8. Cut back on the caffeine and alcohol
To improve your sleep at night, you need to cut back on caffeine and alcohol, particularly in the evening.
Although caffeine might seem like a great way to cope with sleep deprivation, you’re actually making it harder for your body to cope in the long-run. That’s because caffeine doesn’t make you more awake. It just blocks a chemical called adenosine from working, so you don’t feel tired anymore.
You still need just as much sleep as before. Your body just struggles to sleep because it’s missing adenosine.
Alcohol also makes it harder for you to sleep by decreasing your melatonin levels.
9. See your GP
If you’re still struggling, it’s time to see your GP. They will be able to talk through the root of what’s causing you problems and offer more guided help or medications to help you get through.
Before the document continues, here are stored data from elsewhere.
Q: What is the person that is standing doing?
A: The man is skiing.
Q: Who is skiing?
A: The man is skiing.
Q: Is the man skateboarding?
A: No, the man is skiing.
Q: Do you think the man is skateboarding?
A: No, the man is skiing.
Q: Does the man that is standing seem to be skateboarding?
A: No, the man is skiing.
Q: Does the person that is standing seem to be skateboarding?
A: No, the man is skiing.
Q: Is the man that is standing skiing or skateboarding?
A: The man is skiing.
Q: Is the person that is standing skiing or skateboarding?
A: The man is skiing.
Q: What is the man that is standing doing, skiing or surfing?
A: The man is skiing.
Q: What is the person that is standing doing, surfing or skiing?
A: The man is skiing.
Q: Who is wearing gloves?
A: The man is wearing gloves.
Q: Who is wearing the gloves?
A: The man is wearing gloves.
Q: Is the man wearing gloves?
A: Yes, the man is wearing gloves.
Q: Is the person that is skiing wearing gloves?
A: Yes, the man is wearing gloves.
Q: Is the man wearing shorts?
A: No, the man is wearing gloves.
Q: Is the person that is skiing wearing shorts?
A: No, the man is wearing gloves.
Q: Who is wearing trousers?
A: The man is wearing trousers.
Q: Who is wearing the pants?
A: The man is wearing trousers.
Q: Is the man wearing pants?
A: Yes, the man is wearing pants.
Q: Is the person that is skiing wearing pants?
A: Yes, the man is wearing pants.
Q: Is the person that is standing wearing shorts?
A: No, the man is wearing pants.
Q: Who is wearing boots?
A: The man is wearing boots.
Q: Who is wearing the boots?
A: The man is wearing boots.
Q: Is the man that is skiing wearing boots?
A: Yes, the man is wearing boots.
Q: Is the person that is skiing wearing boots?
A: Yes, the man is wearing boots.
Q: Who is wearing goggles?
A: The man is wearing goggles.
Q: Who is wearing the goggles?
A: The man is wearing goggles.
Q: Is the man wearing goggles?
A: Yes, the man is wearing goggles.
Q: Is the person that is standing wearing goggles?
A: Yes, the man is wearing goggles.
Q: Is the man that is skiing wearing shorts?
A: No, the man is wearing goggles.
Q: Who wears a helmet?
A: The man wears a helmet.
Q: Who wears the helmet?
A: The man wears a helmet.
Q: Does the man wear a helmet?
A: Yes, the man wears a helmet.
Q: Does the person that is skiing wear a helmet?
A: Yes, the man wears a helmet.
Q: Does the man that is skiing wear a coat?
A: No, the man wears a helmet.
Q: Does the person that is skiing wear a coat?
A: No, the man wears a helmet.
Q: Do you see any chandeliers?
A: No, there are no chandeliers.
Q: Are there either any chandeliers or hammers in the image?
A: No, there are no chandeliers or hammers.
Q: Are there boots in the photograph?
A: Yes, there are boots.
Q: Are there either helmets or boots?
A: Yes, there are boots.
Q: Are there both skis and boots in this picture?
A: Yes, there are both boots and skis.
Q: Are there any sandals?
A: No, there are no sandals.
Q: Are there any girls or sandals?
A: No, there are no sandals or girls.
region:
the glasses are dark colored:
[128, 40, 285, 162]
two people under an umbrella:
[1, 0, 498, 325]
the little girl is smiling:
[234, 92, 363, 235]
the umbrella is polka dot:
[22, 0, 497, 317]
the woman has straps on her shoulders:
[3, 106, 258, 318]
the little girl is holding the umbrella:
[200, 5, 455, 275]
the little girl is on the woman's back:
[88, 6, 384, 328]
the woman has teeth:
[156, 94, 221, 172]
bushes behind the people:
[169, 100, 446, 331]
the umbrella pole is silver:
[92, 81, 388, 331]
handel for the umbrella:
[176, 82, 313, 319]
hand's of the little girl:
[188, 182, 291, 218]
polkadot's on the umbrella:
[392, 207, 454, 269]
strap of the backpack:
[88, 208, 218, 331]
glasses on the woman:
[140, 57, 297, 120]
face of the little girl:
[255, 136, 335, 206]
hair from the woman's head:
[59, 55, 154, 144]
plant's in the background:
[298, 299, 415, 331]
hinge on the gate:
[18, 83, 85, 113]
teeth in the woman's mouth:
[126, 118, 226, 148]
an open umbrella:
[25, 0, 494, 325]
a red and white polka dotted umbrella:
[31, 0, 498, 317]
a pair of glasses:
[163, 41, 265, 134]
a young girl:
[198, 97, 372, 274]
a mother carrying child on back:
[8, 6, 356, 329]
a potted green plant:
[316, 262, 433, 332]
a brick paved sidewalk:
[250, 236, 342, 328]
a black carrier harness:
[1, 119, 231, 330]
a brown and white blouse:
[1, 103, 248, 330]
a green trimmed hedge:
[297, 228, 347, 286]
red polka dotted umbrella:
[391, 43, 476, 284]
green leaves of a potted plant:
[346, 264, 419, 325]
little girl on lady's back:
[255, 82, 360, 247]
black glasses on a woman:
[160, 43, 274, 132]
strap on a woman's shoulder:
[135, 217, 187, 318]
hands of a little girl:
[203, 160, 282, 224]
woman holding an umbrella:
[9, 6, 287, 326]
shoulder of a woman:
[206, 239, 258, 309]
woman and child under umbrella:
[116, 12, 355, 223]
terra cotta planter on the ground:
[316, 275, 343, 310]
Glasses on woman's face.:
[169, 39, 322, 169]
How to deal with sleep deprivation: a summary
Sleep deprivation is caused by a lack of sleep. No matter what is causing you to miss these nights, ultimately the best way to deal with it is to catch up on the sleep that you’re missing.
And yeah, this is easier said than done.
But following the above tips, you should be on your way to leaving your zombified sleep-deprived ways behind and act more like yourself again.